For local dev you'll need ngrok because Telegram demands HTTPS. Localhost? Never heard of it.
import { betterAuth } from "better-auth";
import { telegram } from "better-auth-telegram";
export const auth = betterAuth({
plugins: [
telegram({
botToken: process.env.TELEGRAM_BOT_TOKEN!,
botUsername: "your_bot_username", // without @
}),
],
});import { createAuthClient } from "better-auth/client";
import { telegramClient } from "better-auth-telegram/client";
export const authClient = createAuthClient({
fetchOptions: {
credentials: "include", // required for link/unlink
},
plugins: [telegramClient()],
});The plugin adds telegramId, telegramUsername, and telegramPhoneNumber to the user table, and telegramId and telegramUsername to account. If using Prisma:
model User {
// ... existing fields
telegramId String?
telegramUsername String?
telegramPhoneNumber String? // populated via OIDC with phone scope
}
model Account {
// ... existing fields
telegramId String?
telegramUsername String?
}Then npx prisma migrate dev and pray.
authClient.initTelegramWidget(
"telegram-login-container",
{ size: "large", cornerRadius: 20 },
async (authData) => {
const result = await authClient.signInWithTelegram(authData);
if (!result.error) router.push("/dashboard");
}
);// link (user must be authenticated)
await authClient.linkTelegram(authData);
// unlink
await authClient.unlinkTelegram();Getting "Not authenticated"? You forgot credentials: "include". Go back to Client setup.
All API-calling client methods accept an optional fetchOptions parameter for custom headers, cache control, etc:
await authClient.signInWithTelegram(authData, {
headers: { "x-custom-header": "value" },
});authClient.initTelegramWidgetRedirect(
"telegram-login-container",
"/auth/telegram/callback",
{ size: "large" }
);Enable on server:
telegram({
botToken: process.env.TELEGRAM_BOT_TOKEN!,
botUsername: "your_bot_username",
miniApp: {
enabled: true,
validateInitData: true,
allowAutoSignin: true,
},
});Then on client:
// auto sign-in (one less click, revolutionary)
const result = await authClient.autoSignInFromMiniApp();
// or manual
const result = await authClient.signInWithMiniApp(
window.Telegram.WebApp.initData
);
// or just validate without signing in
const validation = await authClient.validateMiniApp(
window.Telegram.WebApp.initData
);Standard OAuth 2.0 flow via oauth.telegram.org. Phone numbers, PKCE, RS256 JWTs — proper grown-up auth instead of widget callbacks. Telegram finally joined the federation.
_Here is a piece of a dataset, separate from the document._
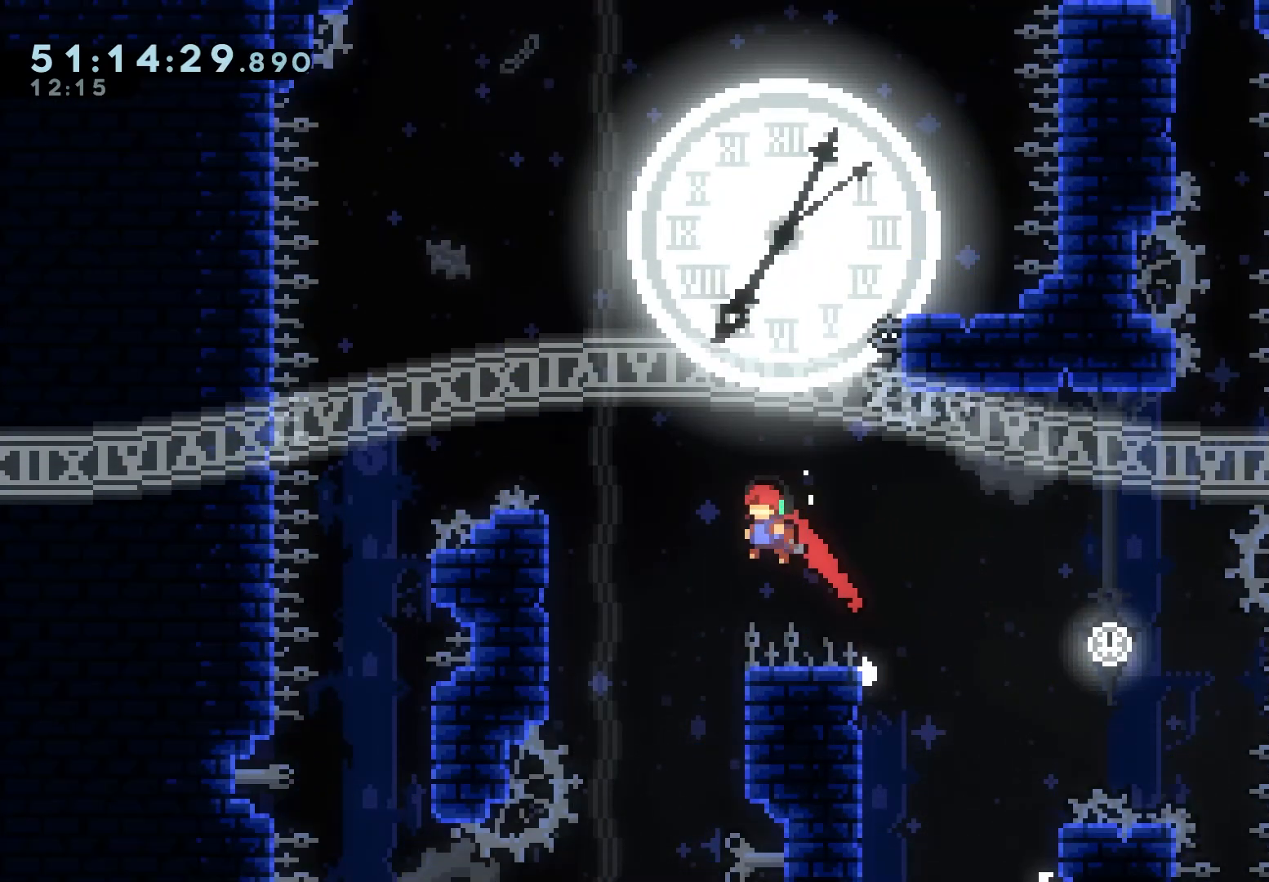
{"keys": ["jump", "left"], "events": [[100, "left", "up"], [117, "grab", "up"], [117, "jump", "up"], [133, "right", "down"], [350, "jump", "down"], [350, "left", "down"], [350, "right", "up"]]}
BotFather has a whole ritual for this. Skipping steps means invalid_client errors and Telegram silently falling back to Login Widget redirects like nothing happened. Don't skip steps.
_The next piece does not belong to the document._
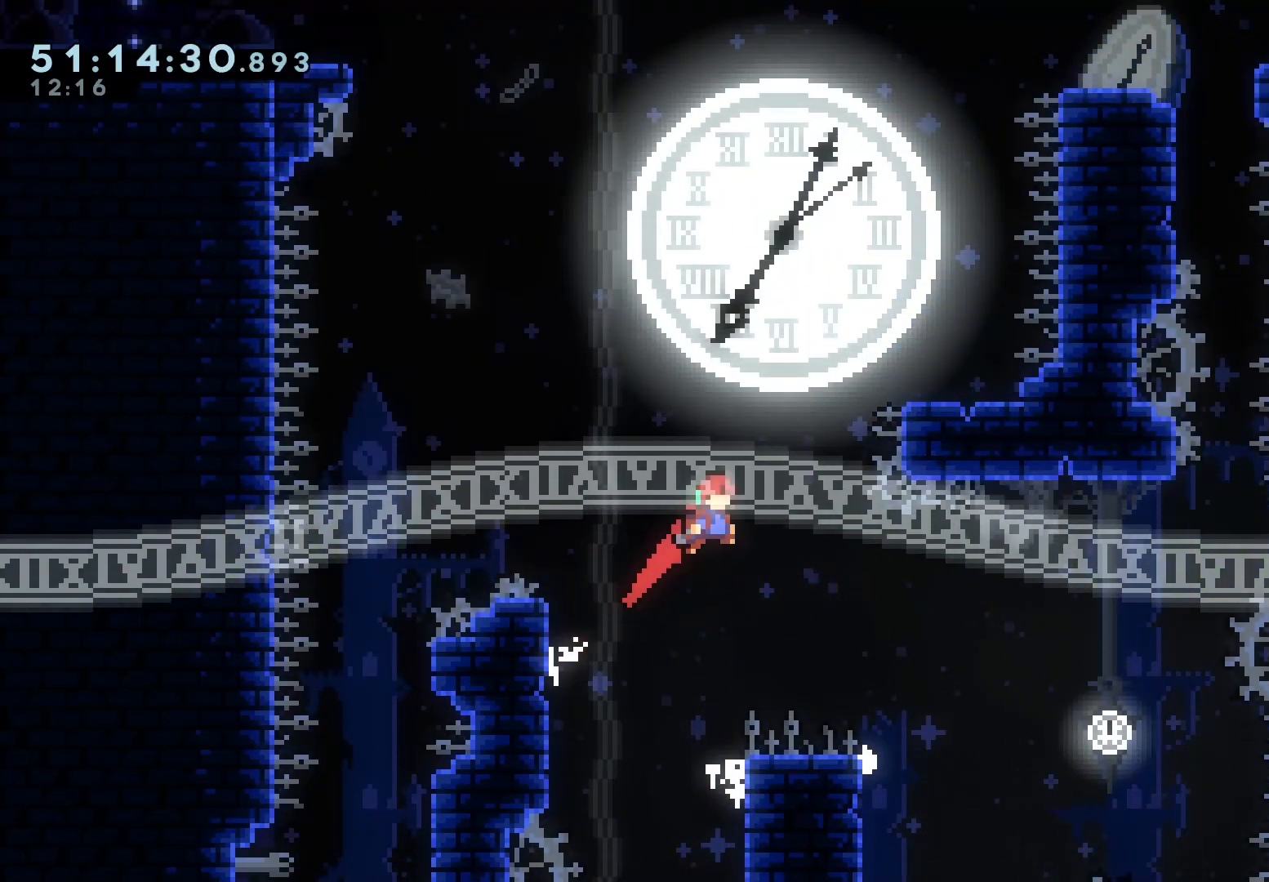
{"keys": ["grab", "right"], "events": [[150, "jump", "up"], [167, "up", "down"], [200, "dash", "down"], [200, "right", "up"], [333, "right", "down"], [367, "dash", "up"], [367, "up", "up"], [383, "grab", "down"]]}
- Open @BotFather as a mini app (not the chat — the mini app). Go to Bot Settings > Web Login
- Add your website URL. Then remove it. Yes, remove it. Close the panel, open Web Login again — a new option appears: OpenID Connect Login. This is a permanent, one-way switch. Telegram doesn't mention this anywhere because documentation is for the weak
- Go through the OIDC setup flow. It's permanent. No going back. Commitment issues? Too late
- Add your Allowed URL — your website origin (e.g.,
https://example.com). This is the trusted origin for the OAuth flow - Add your Redirect URL — your OIDC callback (e.g.,
https://example.com/api/auth/callback/telegram-oidc). If this isn't registered, Telegram returns auth codes via#tgAuthResultfragment instead of?code=query param, and your server never sees them - Copy your Client ID and Client Secret. They're right there on the screen. The Client Secret is NOT your bot token — BotFather generates a separate secret for OIDC. If you use the bot token, the token endpoint returns
invalid_clientand you'll spend hours debugging something that was never going to work
For local dev, point both URLs at your ngrok tunnel (e.g., https://abc123.ngrok-free.app and https://abc123.ngrok-free.app/api/auth/callback/telegram-oidc). Every time ngrok restarts, you get a new URL. Update BotFather. Repeat until Stockholm syndrome sets in.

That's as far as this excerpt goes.